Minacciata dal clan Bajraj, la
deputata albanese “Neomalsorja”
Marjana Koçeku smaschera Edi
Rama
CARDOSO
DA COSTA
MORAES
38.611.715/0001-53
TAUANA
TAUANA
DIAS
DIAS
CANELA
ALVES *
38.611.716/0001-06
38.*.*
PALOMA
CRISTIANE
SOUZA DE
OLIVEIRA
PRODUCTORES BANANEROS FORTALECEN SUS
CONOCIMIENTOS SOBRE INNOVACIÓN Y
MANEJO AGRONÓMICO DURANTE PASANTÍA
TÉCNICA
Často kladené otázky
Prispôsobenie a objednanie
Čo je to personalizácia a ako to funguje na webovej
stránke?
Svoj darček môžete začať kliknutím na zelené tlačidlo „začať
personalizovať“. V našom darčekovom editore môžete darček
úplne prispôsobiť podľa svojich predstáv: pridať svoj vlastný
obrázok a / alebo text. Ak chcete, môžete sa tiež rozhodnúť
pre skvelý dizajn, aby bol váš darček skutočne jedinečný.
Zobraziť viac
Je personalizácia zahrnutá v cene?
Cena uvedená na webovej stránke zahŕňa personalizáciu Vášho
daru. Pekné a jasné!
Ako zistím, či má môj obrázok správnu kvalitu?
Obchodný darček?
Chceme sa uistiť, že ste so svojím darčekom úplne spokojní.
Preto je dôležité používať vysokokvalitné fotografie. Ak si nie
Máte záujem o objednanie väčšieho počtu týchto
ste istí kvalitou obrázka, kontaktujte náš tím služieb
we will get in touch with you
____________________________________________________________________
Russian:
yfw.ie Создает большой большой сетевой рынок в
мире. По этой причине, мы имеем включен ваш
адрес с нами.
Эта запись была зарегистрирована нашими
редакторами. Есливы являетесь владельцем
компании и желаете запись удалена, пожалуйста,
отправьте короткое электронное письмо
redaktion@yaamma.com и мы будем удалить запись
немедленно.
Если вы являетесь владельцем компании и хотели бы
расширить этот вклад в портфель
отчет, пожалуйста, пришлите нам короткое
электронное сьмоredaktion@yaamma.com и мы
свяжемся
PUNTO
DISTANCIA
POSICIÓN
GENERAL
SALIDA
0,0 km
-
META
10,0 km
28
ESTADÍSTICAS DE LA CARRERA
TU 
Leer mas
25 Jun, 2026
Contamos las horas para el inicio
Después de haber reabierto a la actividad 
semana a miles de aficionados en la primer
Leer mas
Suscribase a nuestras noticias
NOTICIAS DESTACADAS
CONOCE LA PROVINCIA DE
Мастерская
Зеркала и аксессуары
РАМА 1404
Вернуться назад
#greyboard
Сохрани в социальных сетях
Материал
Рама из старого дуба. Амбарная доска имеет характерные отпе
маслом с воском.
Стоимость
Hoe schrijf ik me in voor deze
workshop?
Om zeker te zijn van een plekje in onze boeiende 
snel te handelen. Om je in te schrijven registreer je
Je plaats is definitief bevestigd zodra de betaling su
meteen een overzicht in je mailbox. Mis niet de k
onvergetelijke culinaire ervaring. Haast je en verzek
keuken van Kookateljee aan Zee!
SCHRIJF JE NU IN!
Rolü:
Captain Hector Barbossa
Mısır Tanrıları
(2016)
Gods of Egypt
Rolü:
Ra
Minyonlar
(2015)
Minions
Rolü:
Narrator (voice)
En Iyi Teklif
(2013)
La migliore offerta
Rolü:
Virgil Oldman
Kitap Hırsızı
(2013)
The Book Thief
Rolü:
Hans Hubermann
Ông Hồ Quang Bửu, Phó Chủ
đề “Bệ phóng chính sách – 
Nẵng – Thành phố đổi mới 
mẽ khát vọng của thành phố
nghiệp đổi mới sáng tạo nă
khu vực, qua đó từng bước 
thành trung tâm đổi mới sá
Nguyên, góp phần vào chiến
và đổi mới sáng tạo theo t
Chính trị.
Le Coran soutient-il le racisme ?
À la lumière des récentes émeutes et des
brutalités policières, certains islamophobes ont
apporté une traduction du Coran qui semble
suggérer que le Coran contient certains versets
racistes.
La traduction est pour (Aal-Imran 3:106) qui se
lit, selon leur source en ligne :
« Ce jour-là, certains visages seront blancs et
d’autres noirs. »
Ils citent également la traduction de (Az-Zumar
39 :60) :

· · ·

▶ _Your goal_
Retype without any changes every line from the first one through the line that contains "Svoj darček môžete", including that line.

▶ _Task solution_
Minacciata dal clan Bajraj, la
deputata albanese “Neomalsorja”
Marjana Koçeku smaschera Edi
Rama
CARDOSO
DA COSTA
MORAES
38.611.715/0001-53
TAUANA
TAUANA
DIAS
DIAS
CANELA
ALVES *
38.611.716/0001-06
38.*.*
PALOMA
CRISTIANE
SOUZA DE
OLIVEIRA
PRODUCTORES BANANEROS FORTALECEN SUS
CONOCIMIENTOS SOBRE INNOVACIÓN Y
MANEJO AGRONÓMICO DURANTE PASANTÍA
TÉCNICA
Často kladené otázky
Prispôsobenie a objednanie
Čo je to personalizácia a ako to funguje na webovej
stránke?
Svoj darček môžete začať kliknutím na zelené tlačidlo „začať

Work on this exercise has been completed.